Mia Morgan, Ed.D., M.L.S.
Why bother? Database searching is an essential skill, that is why. Yes, there are many articles freely available on the web. Yes, the web is somewhat easier to search than the databases. But if a researcher limits the search to only freely available and easily searched items on the web, that researcher will be missing out on important information and will not be getting a full picture of the topic. That would be like looking in a mirror and only seeing half your face.
Database searching does not need to be difficult. The searcher just needs to keep a few things in mind when searching.
First, the words you search are called keywords. When you put multiple words together, that is called a search string.

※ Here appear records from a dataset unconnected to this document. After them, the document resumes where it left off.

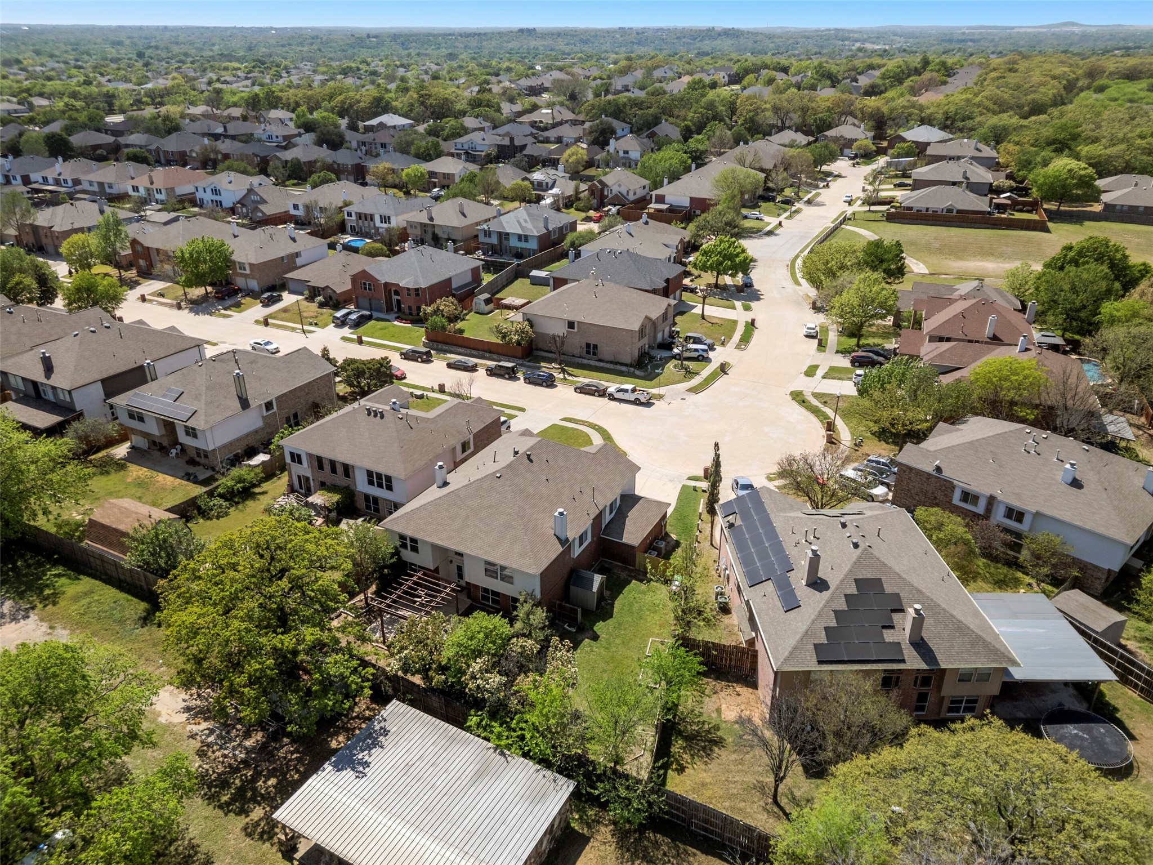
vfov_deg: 56.8
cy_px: 432
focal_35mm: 24
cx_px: 576
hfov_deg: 71.6
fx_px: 799
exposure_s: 1/3000
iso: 200
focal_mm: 6.72
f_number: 1.7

Second, there is a right way to string words together when searching the databases, and there is a wrong way. The wrong way is to type a whole sentence. The right way is to eliminate little, meaningless words (it to from) and use AND to combine keywords that represent different ideas.

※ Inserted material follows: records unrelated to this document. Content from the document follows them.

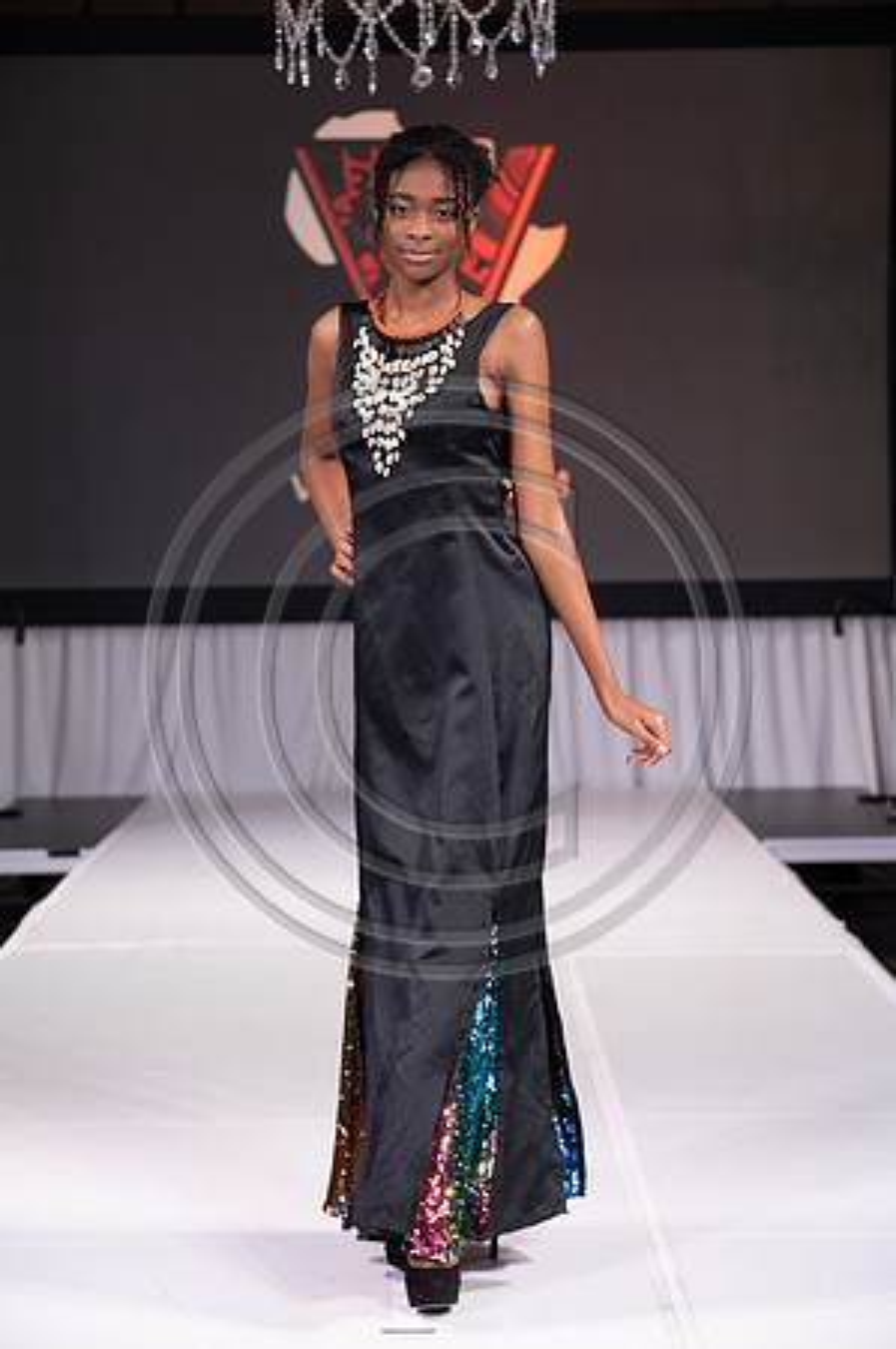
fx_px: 3667
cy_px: 674
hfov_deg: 13.9
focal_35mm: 98
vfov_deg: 20.8
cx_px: 448
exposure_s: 1/400
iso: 2000
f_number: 5.6
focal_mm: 98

Wrong: how do teachers manage unruly students in the classroom?
Right: teachers AND unruly students
Also right: teachers AND classroom behavior
Also right: classroom management
Which leads to the third point, keywords are actually words that appear in the article. Keywords are the words an author used to write about the topic. Not all authors will use exactly the same words, because often there is more than one way to talk about a topic, such as behavior management, classroom management, unruly students, etc. A good researcher will brainstorm other words that might be used when writing about a topic and will try a few searches using those other words.
Keep your searches simple. Single words or short phrases are a good way to begin. If you need to add a word to narrow your search, use AND before adding that word to the search string.
If you need to eliminate an idea from the results, use NOT before adding that word to the search string.
Finally, remember that in the databases the search engine looks for exactly what you enter, so spelling matters. If you are not sure how to spell a word, or if you want to make sure to get all spelling variations, use an asterisk, *, the truncation symbol at the root of the word to retrieve all word endings.
Such as: teach* to find teach, teacher, teaching, teaches
Database Search Tips
1. Brainstorm keywords (a keyword is a word that describes your topic) and synonyms for your keywords
2. Use AND to separate keywords: Grand Canyon AND formed
3. Use NOT to eliminate ideas from the results: Grand Canyon NOT camping
4. Use * (asterisk) to search all word endings: river* returns articles that use the word river, rivers
5. Use quotation marks around phrases “grand canyon”
Frequently Asked Questions about Databases
1. What is a database? A database is a searchable collection of articles from published magazines, newspapers, encyclopedias & other reference books, reports, and research articles.
2. When to use a database? Use a database when you need reliable information for a school project.
3. Can I use the databases to find pictures? Absolutely!
4. Can I use the databases to find information for a science or social studies project? Yes!
5. Does it cost anything to use the databases? No! The databases are free for you to use thanks to the generosity of the Massachusetts Board of Library Commissioners!
6. How do I cite articles and pictures that I use from the databases? I am so glad you are thinking about giving credit to the author and photographer for their work. Each database has citation tools built right in. If you click on citation (or cite this) on a given article or image, you will see the proper way to cite that item.
7. How do I search the databases? Great question. I am glad you asked. Come up with a list of keywords about your topic. Use the keywords to search. Do not enter complete sentences. Separate keywords using AND. For example, if you want to find information about how the grand canyon was formed, your keywords will include: grand canyon, formed. Your search string should look like this: grand canyon AND formed.
It is always a good idea to brainstorm other words to use in case you cannot find exactly what you are looking for. Other words for formed, for example, include created, originated, or developed.